> **Activity 1**:
Retype the part of the Raptors article that runs from "The players gave" down to "Immanuel Quickley's 45.8%.", keeping every word and punctuation mark the same.
> **Activity 2**:
In the Raptors article, which two players were sent to Toronto in the trade that sent OG Anunoby to the Knicks?
> **Activity 3**:
Translate this sentence from the Raptors article into Spanish: "Quickley has star potential himself, and his game is a clean complement to Barnes' right now."

> **Extracted text**:
==*==
The players gave him a few different names, but not the one Rajakovic was looking for. Among those who had attempted more than three above-the-break 3s per game, nobody had made a higher percentage than Raptors guard Immanuel Quickley's 45.8%.

Quickley, a 24-year-old breath of fresh air on a 17-32 team without title hopes in 2024, was acquired alongside RJ Barrett in the trade that sent OG Anunoby to the Knicks on New Year's Eve Eve. After years of trying to thread several needles -- win now without compromising the future, connect like-sized players with overlapping skill sets, score despite a severe shortage of spacing -- the Raptors made things simple. Scottie Barnes, their 22-year-old do-everything point forward ("our emerging superstar player," as veteran Thaddeus Young called him) is the center of their solar system. Quickley has star potential himself, and his game is a clean complement to Barnes' right now.

The day of the trade, Raptors president Masai Ujiri told Quickley on the phone to think about leadership, and about a team entering "a new phase, a new everything." Last season's runner-up for Sixth Man of the Year now has the ball in his hands from the opening tip, and, along with Barnes and Barrett, he represents the future of the franchise. He's not just in a different country; he's in a different world.

"It's an unbelievable fit with you and Scottie," Ujiri told him. "This is exactly what we wanted."

As a shooter, Quickley is the kind of weapon the team didn't have for the season's first two-plus months. This means his teammates need to free him up with screens and get him the ball when he's open. It also means he needs to let it fly, even though, as the full-time starting point guard for the first time in his professional career, he's responsible for getting his teammates going, too.
==*==
> **Source material**:
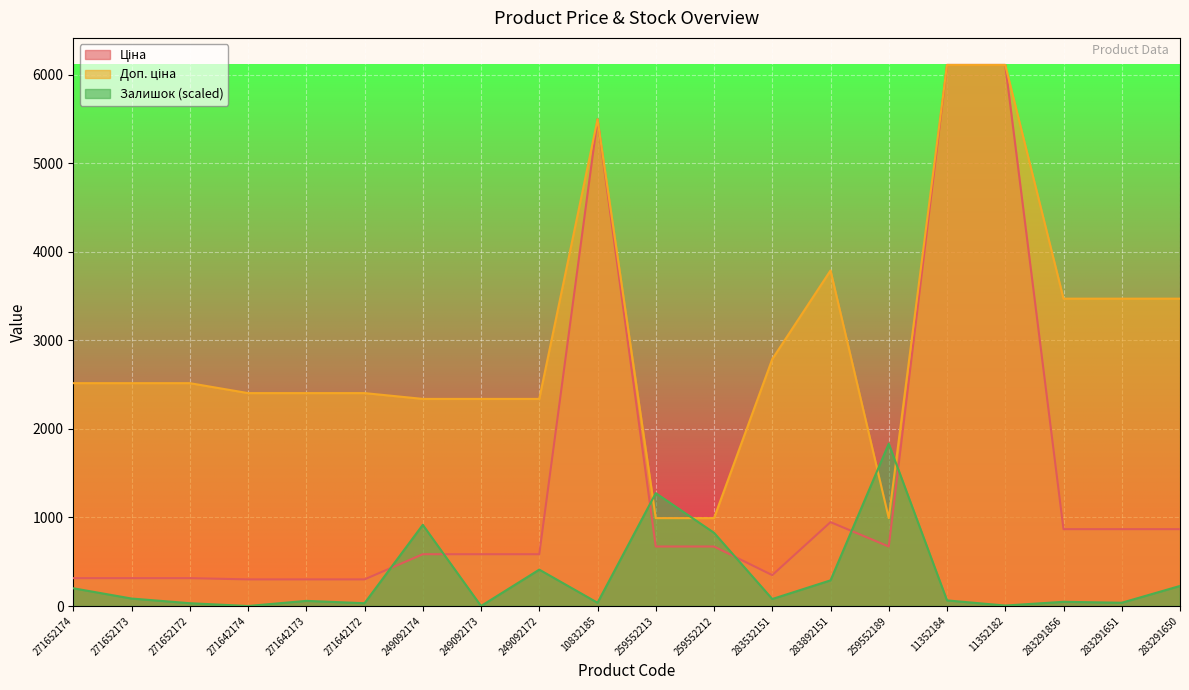

What is the label of the 17th point from the right?

271642174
==*==
> **Exercise solution 1**:
The players gave him a few different names, but not the one Rajakovic was looking for. Among those who had attempted more than three above-the-break 3s per game, nobody had made a higher percentage than Raptors guard Immanuel Quickley's 45.8%.

> **Exercise solution 2**:
Immanuel Quickley and RJ Barrett.

> **Exercise solution 3**:
Quickley también tiene potencial de estrella, y su juego es un complemento perfecto para el de Barnes en este momento.